● **What is required**
Give back every entry exactly; drop the pictures.

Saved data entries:
————

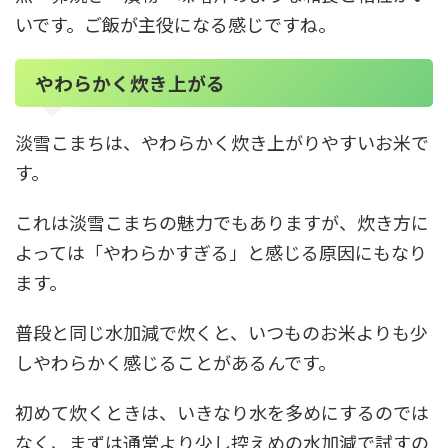
いです。ご飯が主役になる感じですね。
やわらかく炊き上がる
淡雪こまちは、やわらかく炊き上がりやすいお米で
す。
これは淡雪こまちの魅力でもありますが、炊き方に
よっては「やわらかすぎる」と感じる原因にもなり
ます。
普段と同じ水加減で炊くと、いつものお米よりも少
しやわらかく感じることがあるんです。
初めて炊くときは、いきなり水を多めにするのでは
なく、まずは通常より少し控えめの水加減で試すの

————

● **Reply**
いです。ご飯が主役になる感じですね。
やわらかく炊き上がる
淡雪こまちは、やわらかく炊き上がりやすいお米で
す。
これは淡雪こまちの魅力でもありますが、炊き方に
よっては「やわらかすぎる」と感じる原因にもなり
ます。
普段と同じ水加減で炊くと、いつものお米よりも少
しやわらかく感じることがあるんです。
初めて炊くときは、いきなり水を多めにするのでは
なく、まずは通常より少し控えめの水加減で試すの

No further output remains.